Do bombom "Sonho de Valsa"

Criado em 1938, o senhor Sonho de Valsa é o bombom mais famoso e mais importante do Brasil. Esse idoso bombom, é um ícone que permeia o imaginário de gerações.

O Sonho de Valsa tinha sabor, tinha música, tinha encanto, tinha sonho… Abrir o Sonho de Valsa era um ritual. Tinha uma aura, uma mística. A embalagem tinha duas camadas: por cima era um plástico rosado translúcido, que, no centro, tinha o nome do bombom, um violão em cima e quatro casaizinhos trajados de gala dançando ao redor, sendo que nas margens do plástico tinha uma escala musical, referente à opereta “Ein Walzertraum”, traduzida: “Um Sonho de Valsa”, do compositor austríaco Oscar Straus (1870-1954); e, embaixo dessa camada, envolvendo o bombom em contato direto, havia uma película de alumínio. Lembrou-se? Era lindo! Parecia feito à mão. Com cuidado, zelo, carinho. Artesanal e sentimental.

Hoje, abrir esse doce é um enfado. Perdeu o desejo... Um delito o que fizeram com a romântica embalagem do bombom Sonho de Valsa. A minha geração cresceu abrindo aquela embalagem, que era em forma de uma bolota com gravatinha dos lados. Embalagem borboleta… Embalagem sensual… Lasciva… Apaixonada… Como fosse um presente embrulhado… Havia magia… Encanto… Não era só um bombom…

Embalagem que tinha música para abrir. Era toda uma experiência sensorial. Era a atração quase de uma paixão. A gente, em petiz, idealizava o Sonho de Valsa. “Nossa, hoje mamãe vai dar dois Sonhos de Valsa pra cada um!” – isso era uma glória. “Nossa, tem Sonho de Valsa na mesa do aniversário!” – os olhinhos da meninada brilhavam. “Eba! Vovó colocou sonho de valsa no saco de doces do Natal!” – isso quem fazia era vó Célia, uma lembrança linda e indelével da minha criança.

◇ ◇ ◇

Instruções de trabalho:
(a) Digite novamente uma parte do texto sobre o bombom Sonho de Valsa. Comece nas palavras "Criado em 1938, o" e pare logo depois de "Artesanal e sentimental.".
(b) Responda às perguntas abaixo com base no texto sobre o bombom Sonho de Valsa.
(i) Em que ano o bombom foi criado?
(ii) Qual compositor escreveu a opereta "Ein Walzertraum", e qual era a nacionalidade dele?
(iii) Quem colocava Sonho de Valsa no saco de doces do Natal?
(c) Prossiga com o texto sobre o bombom Sonho de Valsa a partir da última frase apresentada.

Material fornecido:
◇ ◇ ◇

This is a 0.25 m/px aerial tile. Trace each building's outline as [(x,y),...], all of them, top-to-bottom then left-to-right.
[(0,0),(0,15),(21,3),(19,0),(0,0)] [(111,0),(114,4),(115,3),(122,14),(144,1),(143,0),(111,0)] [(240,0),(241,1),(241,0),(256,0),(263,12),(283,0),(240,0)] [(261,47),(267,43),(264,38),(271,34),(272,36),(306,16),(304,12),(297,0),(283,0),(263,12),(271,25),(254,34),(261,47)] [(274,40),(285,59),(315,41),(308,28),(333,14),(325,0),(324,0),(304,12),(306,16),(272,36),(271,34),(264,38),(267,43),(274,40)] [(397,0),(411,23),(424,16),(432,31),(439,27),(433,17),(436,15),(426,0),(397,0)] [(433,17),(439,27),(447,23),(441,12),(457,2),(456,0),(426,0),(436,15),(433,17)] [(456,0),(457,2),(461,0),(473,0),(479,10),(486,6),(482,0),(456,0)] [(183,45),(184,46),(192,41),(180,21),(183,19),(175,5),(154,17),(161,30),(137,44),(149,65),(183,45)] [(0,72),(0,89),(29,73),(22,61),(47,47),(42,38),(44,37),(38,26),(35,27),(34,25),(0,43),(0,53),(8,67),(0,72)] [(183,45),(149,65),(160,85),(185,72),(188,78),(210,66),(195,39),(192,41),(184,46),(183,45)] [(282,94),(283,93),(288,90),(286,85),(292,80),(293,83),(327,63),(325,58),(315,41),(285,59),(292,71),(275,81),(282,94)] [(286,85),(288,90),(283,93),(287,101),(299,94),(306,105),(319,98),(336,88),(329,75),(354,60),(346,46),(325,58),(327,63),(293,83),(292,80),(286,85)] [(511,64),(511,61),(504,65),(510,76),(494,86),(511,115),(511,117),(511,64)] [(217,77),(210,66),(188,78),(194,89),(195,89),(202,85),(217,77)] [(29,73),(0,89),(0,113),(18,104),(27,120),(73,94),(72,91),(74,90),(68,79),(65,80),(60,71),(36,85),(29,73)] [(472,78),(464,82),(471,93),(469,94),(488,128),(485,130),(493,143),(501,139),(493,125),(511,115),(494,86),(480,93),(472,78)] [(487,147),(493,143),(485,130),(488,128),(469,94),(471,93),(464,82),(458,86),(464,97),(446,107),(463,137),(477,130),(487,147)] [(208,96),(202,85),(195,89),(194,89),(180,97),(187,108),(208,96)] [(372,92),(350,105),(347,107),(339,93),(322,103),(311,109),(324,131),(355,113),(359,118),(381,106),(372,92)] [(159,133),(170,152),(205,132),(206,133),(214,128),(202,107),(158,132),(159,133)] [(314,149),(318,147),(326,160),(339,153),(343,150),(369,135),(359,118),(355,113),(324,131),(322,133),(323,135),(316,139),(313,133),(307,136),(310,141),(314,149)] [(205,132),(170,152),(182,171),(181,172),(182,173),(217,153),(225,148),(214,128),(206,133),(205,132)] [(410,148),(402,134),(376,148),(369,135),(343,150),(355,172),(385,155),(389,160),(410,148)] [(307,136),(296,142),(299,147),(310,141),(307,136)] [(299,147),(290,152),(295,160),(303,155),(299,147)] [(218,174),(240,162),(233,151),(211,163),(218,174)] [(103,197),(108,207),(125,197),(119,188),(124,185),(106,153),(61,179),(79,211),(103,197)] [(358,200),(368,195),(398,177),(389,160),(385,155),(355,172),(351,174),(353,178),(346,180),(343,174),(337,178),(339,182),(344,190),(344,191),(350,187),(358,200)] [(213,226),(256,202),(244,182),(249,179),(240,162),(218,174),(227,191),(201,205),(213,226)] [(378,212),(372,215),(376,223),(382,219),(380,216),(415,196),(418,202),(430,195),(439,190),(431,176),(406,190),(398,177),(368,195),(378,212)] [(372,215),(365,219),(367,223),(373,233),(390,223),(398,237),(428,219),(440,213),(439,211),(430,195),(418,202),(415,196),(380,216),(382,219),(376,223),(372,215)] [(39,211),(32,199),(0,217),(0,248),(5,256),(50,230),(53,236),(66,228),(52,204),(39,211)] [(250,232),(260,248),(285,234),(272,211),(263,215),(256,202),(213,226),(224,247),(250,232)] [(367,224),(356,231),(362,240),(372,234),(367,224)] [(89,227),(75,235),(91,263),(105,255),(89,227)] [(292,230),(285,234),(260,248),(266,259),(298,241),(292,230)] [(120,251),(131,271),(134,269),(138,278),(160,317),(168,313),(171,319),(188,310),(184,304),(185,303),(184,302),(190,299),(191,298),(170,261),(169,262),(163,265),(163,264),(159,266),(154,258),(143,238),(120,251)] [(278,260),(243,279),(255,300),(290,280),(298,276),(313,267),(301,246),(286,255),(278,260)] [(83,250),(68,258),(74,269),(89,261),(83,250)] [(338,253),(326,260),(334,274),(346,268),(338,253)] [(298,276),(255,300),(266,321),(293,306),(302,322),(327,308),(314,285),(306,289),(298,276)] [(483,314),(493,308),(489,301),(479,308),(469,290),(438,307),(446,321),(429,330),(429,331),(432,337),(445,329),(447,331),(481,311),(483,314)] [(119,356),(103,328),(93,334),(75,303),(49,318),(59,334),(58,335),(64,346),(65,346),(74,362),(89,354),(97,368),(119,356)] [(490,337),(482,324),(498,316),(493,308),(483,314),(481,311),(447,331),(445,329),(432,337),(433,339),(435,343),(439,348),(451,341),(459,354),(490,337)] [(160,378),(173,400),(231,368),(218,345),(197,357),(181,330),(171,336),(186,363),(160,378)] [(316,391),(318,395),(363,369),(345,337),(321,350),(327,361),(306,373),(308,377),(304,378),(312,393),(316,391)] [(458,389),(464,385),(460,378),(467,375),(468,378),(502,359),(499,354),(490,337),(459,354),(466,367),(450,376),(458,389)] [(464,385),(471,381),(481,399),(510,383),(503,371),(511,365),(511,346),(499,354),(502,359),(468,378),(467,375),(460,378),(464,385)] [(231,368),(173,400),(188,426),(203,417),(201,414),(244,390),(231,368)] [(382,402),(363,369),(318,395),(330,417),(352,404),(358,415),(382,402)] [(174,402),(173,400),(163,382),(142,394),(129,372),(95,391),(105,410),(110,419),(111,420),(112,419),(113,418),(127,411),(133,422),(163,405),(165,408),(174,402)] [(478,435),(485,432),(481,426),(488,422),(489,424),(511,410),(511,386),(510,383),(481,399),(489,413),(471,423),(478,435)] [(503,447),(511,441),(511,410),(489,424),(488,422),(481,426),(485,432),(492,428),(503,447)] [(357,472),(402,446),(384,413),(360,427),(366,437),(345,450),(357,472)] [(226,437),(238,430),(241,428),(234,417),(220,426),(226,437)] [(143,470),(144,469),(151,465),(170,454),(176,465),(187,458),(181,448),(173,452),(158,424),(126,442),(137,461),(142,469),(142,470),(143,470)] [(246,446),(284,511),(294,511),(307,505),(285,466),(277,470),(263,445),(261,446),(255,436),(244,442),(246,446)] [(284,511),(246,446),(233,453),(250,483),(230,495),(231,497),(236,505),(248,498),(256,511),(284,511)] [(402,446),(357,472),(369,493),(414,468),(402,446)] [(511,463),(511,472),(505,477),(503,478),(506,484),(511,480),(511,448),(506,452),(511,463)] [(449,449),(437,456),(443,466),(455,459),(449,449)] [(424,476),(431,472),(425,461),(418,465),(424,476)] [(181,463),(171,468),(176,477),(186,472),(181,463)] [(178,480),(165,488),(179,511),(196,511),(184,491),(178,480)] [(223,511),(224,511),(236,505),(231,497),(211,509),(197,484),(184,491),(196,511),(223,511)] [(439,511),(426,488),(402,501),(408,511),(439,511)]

◇ ◇ ◇

Respostas escritas:
(a)
Criado em 1938, o senhor Sonho de Valsa é o bombom mais famoso e mais importante do Brasil. Esse idoso bombom, é um ícone que permeia o imaginário de gerações.

O Sonho de Valsa tinha sabor, tinha música, tinha encanto, tinha sonho… Abrir o Sonho de Valsa era um ritual. Tinha uma aura, uma mística. A embalagem tinha duas camadas: por cima era um plástico rosado translúcido, que, no centro, tinha o nome do bombom, um violão em cima e quatro casaizinhos trajados de gala dançando ao redor, sendo que nas margens do plástico tinha uma escala musical, referente à opereta “Ein Walzertraum”, traduzida: “Um Sonho de Valsa”, do compositor austríaco Oscar Straus (1870-1954); e, embaixo dessa camada, envolvendo o bombom em contato direto, havia uma película de alumínio. Lembrou-se? Era lindo! Parecia feito à mão. Com cuidado, zelo, carinho. Artesanal e sentimental.

(b)
(i) Em 1938.
(ii) O compositor austríaco Oscar Straus.
(iii) A vó Célia.

(c)
A gente esperava pelo bombom... A gente sonhava com o Sonho de Valsa… Sério: receber um Sonho de Valsa era um momento ansiado, solenemente aguardado pelas crianças e adolescentes (e adultos também) dos meus idos de garoto. E como a gente degustava… Saboreava demoradamente… Querendo que nunca acabasse.

E tinha vários jeitos de comer o Sonho de Valsa. Era motivo de conversas nos mais altos círculos intelectuais. A gente até se perguntava: “Como você gosta de comer o Sonho de Valsa?”. “Ah, eu como inteiro, duma vez. Se não nem sente o gosto!”. Sempre havia desses, pra quem comer devagar era um sofrimento, uma ansiedade, por temer o fim do bombom sem ter outro após sua completa deglutição. Outro dizia: “Ah, não! Eu prefiro comer de mordidas pegando as três camadas duma vez... Que delícia! Bom demais!”. E ainda outro: “Nossa, agora o Pedrim é nojento, viu? Ele chupa todo o chocolate por fora… Depois abre a capinha crocante e come a parte de cima e depois come a parte de baixo… Aí ele vai chupando o recheio até acabar… Eca! Um nojo! Parece que tá comendo o último bombom do universo!”.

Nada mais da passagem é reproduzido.